J.P. Morgan Chase officials take issue with that version of events, contending that it has integrated the Chase and J.P. Morgan groups fairly equally and retained a number of officials from both firms on its current desk. The company recently realigned its CDO business groups into structured credit products groups that cover insurance companies, hedge funds, and asset managers, among other companies. There are 30 to 40 people now in its CDO origination group.

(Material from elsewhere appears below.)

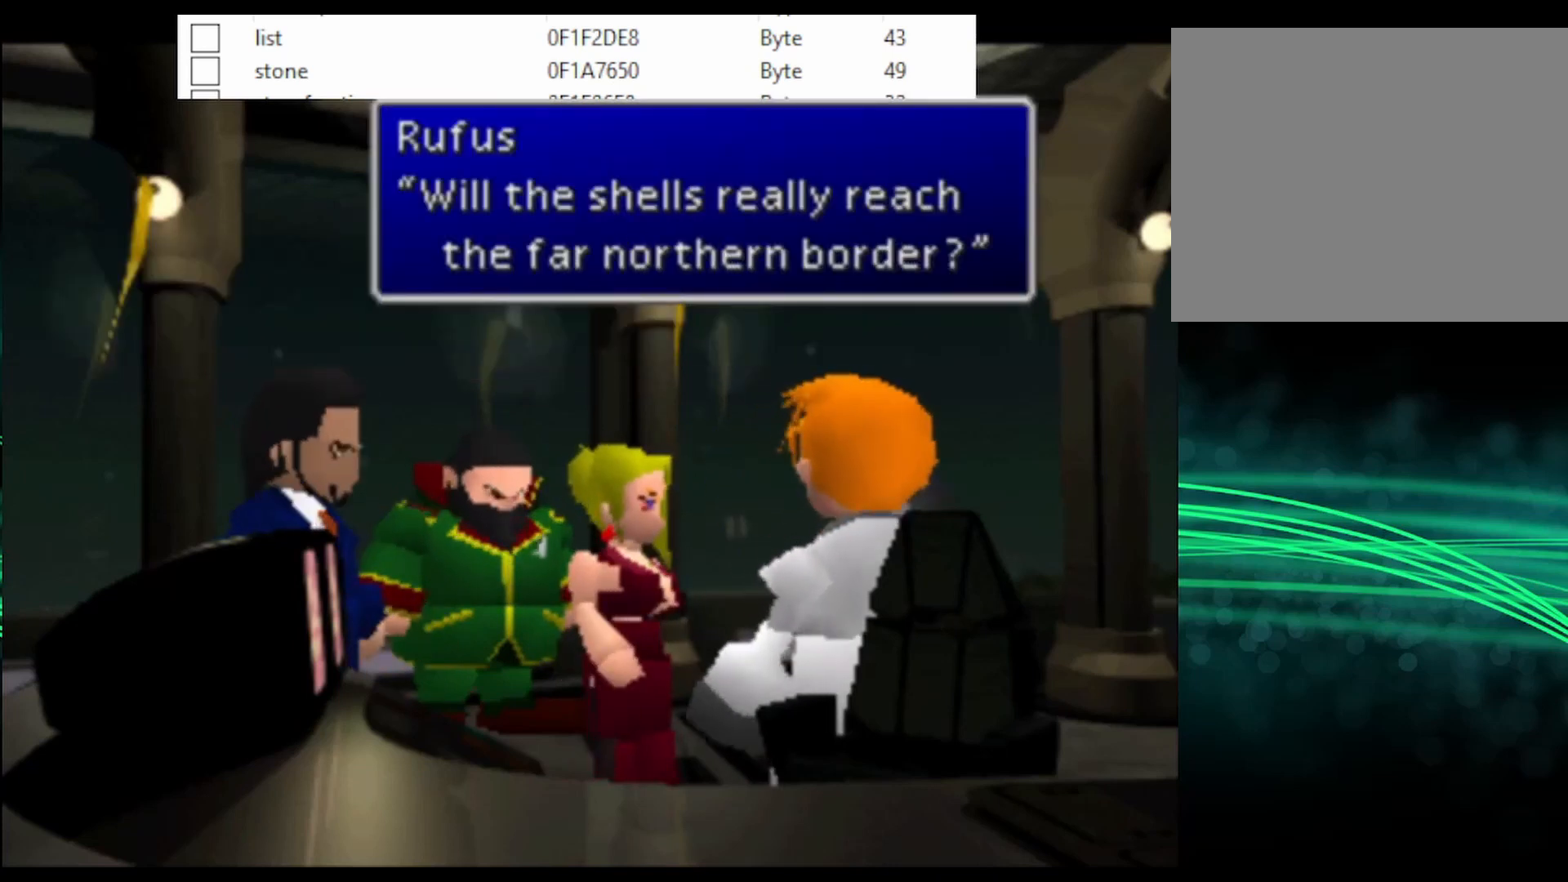
{"buttons": [], "events": [[200, "CIRCLE", "down"], [300, "CIRCLE", "up"]]}
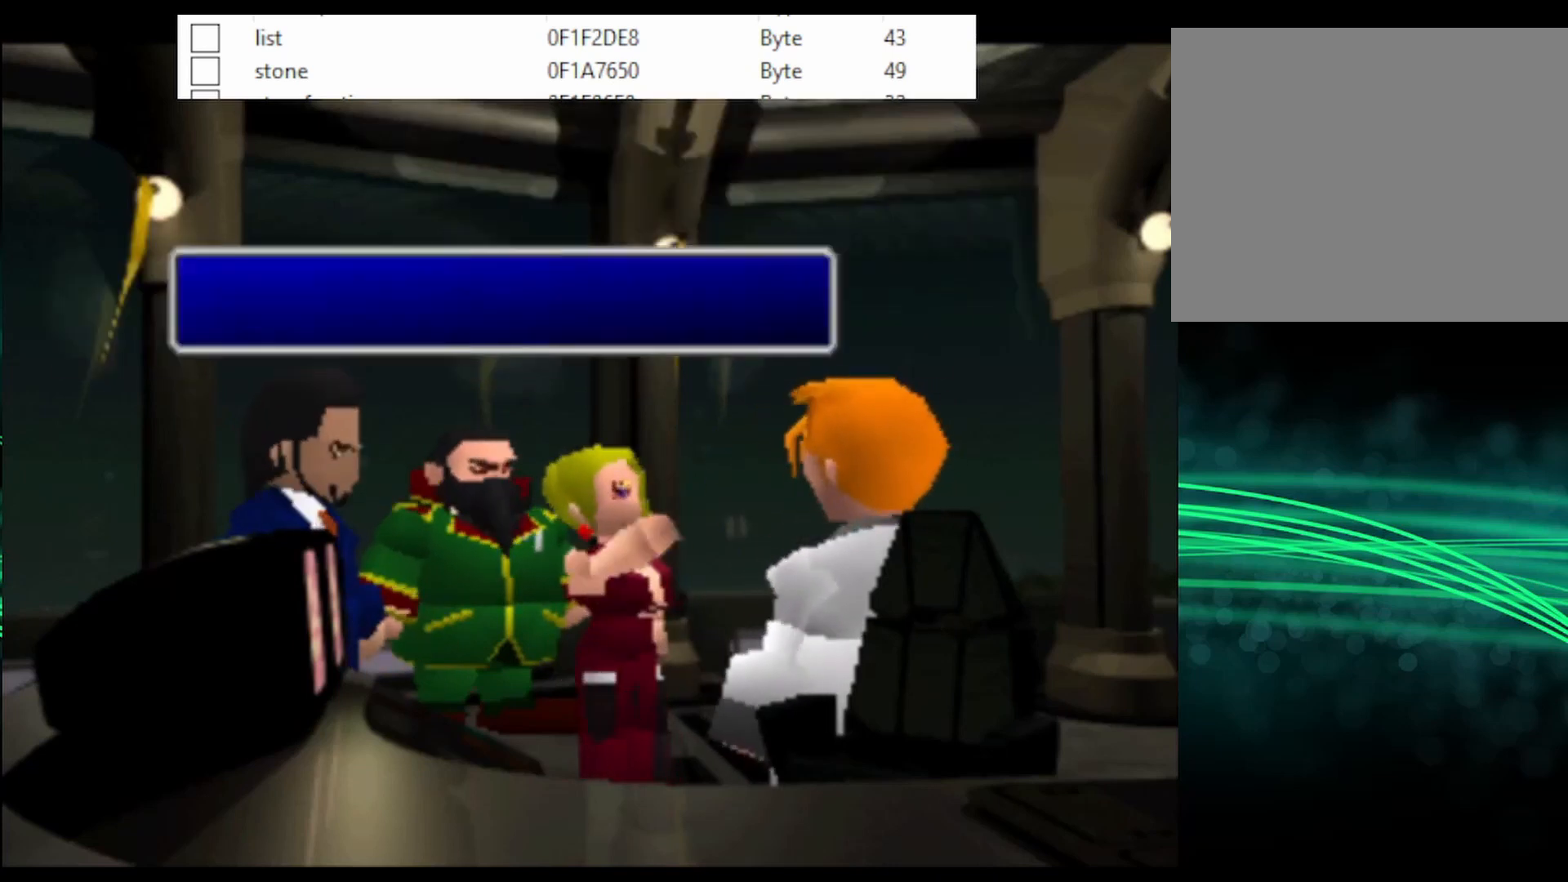
{"buttons": [], "events": []}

However, the group has taken an undeniable swoon in the league tables, and the timing couldn't be worse. The CDO market has been booming so far in 2001, and has become the centerpiece of many underwriters' strategies in structured finance. CDOs are seen as being more innovative and profitable in an era when many asset-backed securities types are becoming more commoditized.

Already this year, there have been $17.4 billion in new CDOs issued, compared with $7.3 billion in first-quarter 2000, and a number of underwriters have greatly increased their market share, especially Credit Suisse First Boston and Lehman Brothers. Lehman in particular has come on like gangbusters in CDOs, with a roughly 16% market share last week compared with 2.6% a year ago.

Beyond the norm

A temporary decline in performance is often a natural occurrence for any underwriter undergoing a major consolidation, thus many Street pros were not surprised that J.P. Morgan Chase took a tumble in CDOs in recent months. Yet the apparent severity of the drop had many rival banks wondering just what has happened in the newly merged group.

After all, J.P. Morgan Chase has held firm in other areas of the debt markets despite last fall's merger. It was the third-ranked underwriter of global ABS and U.S. commercial mortgage-backed securities in the first quarter, and has kept pace in other markets like investment-grade debt.

For its part, J.P. Morgan Chase argues that its first-quarter performance was merely an anomaly, and that the CDO desk will be back up to snuff in the next two quarters it has a number of major deals in its pipeline. Indeed, the company is so confident in its CDO unit that it recently trumpeted an on-line CDO product designed to appeal to Internet investors.

Its longer-term arguments may well prove correct, but in the meantime, there is still the fallout from the heavy-handed consolidation last year. The Chase staff included a number of highly regarded pros who had long tenures in the CDO market-former Merrill Lynch pro Frank Ronin and Moody's Investor's Services Eileen Murphy, for example, both lost their jobs to J.P. Morgan's CDO desk.

That particular move seemed wrong-headed, sources said, because it was Chase that had been publicly ramping up its structured finance operation in the last year, snagging key officials and making strong moves to establish a beachhead in CDOs. Sources at J.P. Morgan Chase said that most of the departures happened on the senior-most level, and that much of the core Chase business has remained.

There have been other structured finance departures from J.P. Morgan Chase in recent weeks. For example, John Rhinelander, who had been appointed head of domestic ABS at the company following the merger, resigned in late March. Rhinelander had come from the J.P. Morgan side of the business. Other recent losses include Steve McGarvey, Richard Lawrence and Peter Todd.